▶ **AIM OF THE EXERCISE**:
Reproduce word for word everything from the line containing "896 901 086" down to the end of the entries, leaving the pictures out.

━━ DATA SUPPLIED ━━

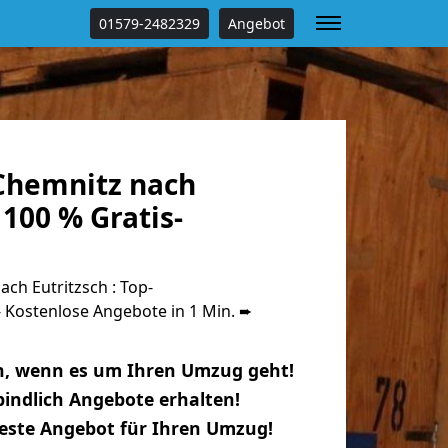
01579-2482329
Angebot
Chemnitz nach
 100 % Gratis-
ch Eutritzsch : Top-
Kostenlose Angebote in 1 Min. ➨
n, wenn es um Ihren Umzug geht!
indlich Angebote erhalten!
beste Angebot für Ihren Umzug!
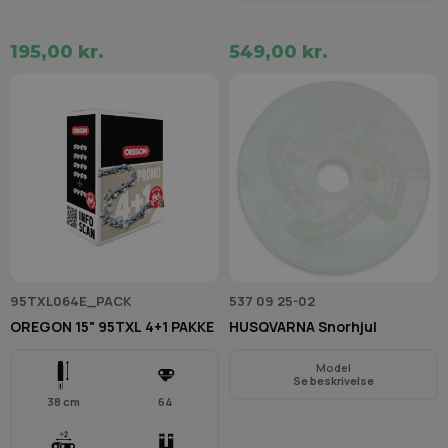
195,00 kr.
549,00 kr.
95TXL064E_PACK
537 09 25-02
OREGON 15" 95TXL 4+1 PAKKE
HUSQVARNA Snorhjul
Model
Se beskrivelse
38 cm
64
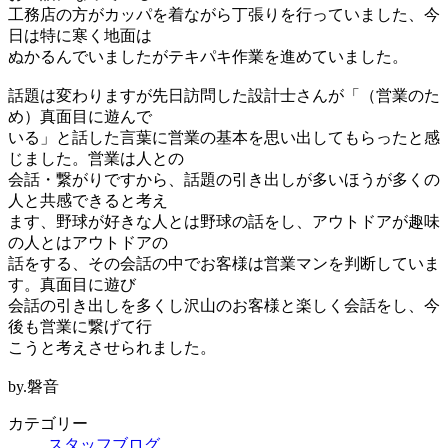
日
工務店の方がカッパを着ながら丁張りを行っていました、今
時
日は特に寒く地面は
:
ぬかるんでいましたがテキパキ作業を進めていました。
話題は変わりますが先日訪問した設計士さんが「（営業のた
め）真面目に遊んで
いる」と話した言葉に営業の基本を思い出してもらったと感
じました。営業は人との
会話・繋がりですから、話題の引き出しが多いほうが多くの
人と共感できると考え
ます、野球が好きな人とは野球の話をし、アウトドアが趣味
の人とはアウトドアの
話をする、その会話の中でお客様は営業マンを判断していま
す。真面目に遊び
会話の引き出しを多くし沢山のお客様と楽しく会話をし、今
後も営業に繋げて行
こうと考えさせられました。
by.磐音
カテゴリー
スタッフブログ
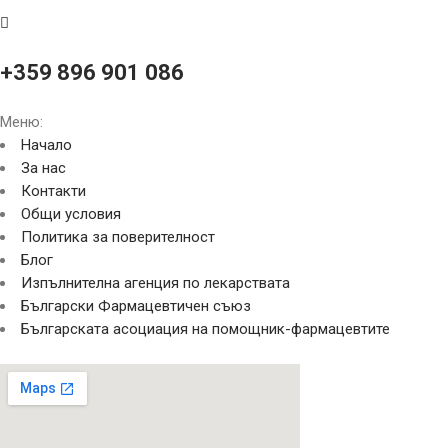
+359 896 901 086
Меню:
Начало
За нас
Контакти
Общи условия
Политика за поверителност
Блог
Изпълнителна агенция по лекарствата
Български Фармацевтичен съюз
Българската асоциация на помощник-фармацевтите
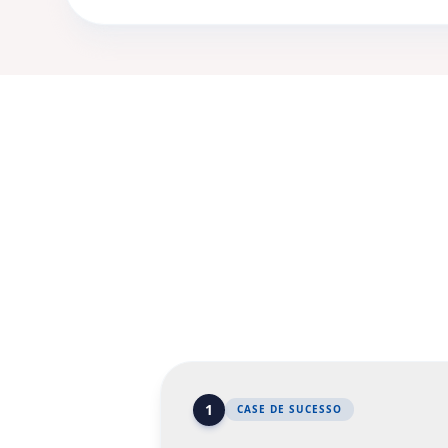
Essa
O que
"
Armando e Marc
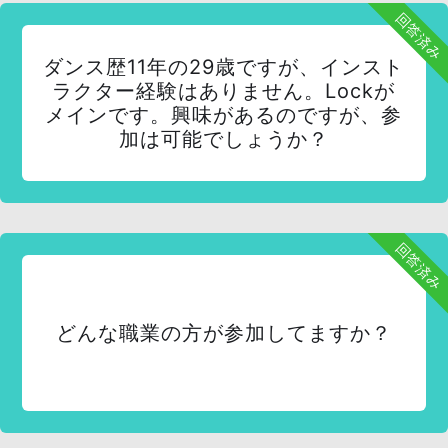
回答済み
ダンス歴11年の29歳ですが、インスト
ラクター経験はありません。Lockが
メインです。興味があるのですが、参
加は可能でしょうか？
回答済み
どんな職業の方が参加してますか？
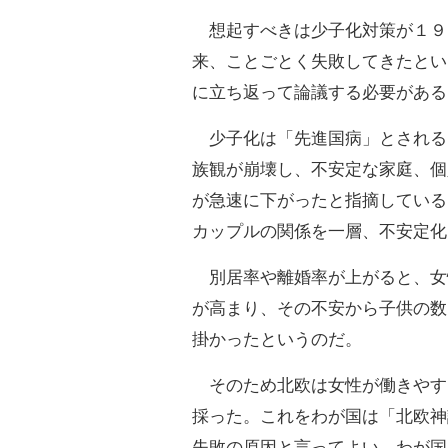
想起すべきは少子化対策が１９
来、ことごとく失敗してきたとい
に立ち返って論議する必要がある
少子化は「先進国病」とされる
族観が崩壊し、不安定な家庭、個
が急速に下がったと指摘している
カップルの関係を一層、不安定化
別居率や離婚率が上がると、女
が高まり、その不安から子供の数
掛かったというのだ。
そのため北欧は女性が働きやす
採った。これをわが国は「北欧神
失敗の原因と言ってよい。わが国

━━━

▶ **RESPONSE AREA**:
+359 896 901 086
Меню:
Начало
За нас
Контакти
Общи условия
Политика за поверителност
Блог
Изпълнителна агенция по лекарствата
Български Фармацевтичен съюз
Българската асоциация на помощник-фармацевтите
Essa
O que
"
Armando e Marc
回答済み
ダンス歴11年の29歳ですが、インスト
ラクター経験はありません。Lockが
メインです。興味があるのですが、参
加は可能でしょうか？
回答済み
どんな職業の方が参加してますか？
想起すべきは少子化対策が１９
来、ことごとく失敗してきたとい
に立ち返って論議する必要がある
少子化は「先進国病」とされる
族観が崩壊し、不安定な家庭、個
が急速に下がったと指摘している
カップルの関係を一層、不安定化
別居率や離婚率が上がると、女
が高まり、その不安から子供の数
掛かったというのだ。
そのため北欧は女性が働きやす
採った。これをわが国は「北欧神
失敗の原因と言ってよい。わが国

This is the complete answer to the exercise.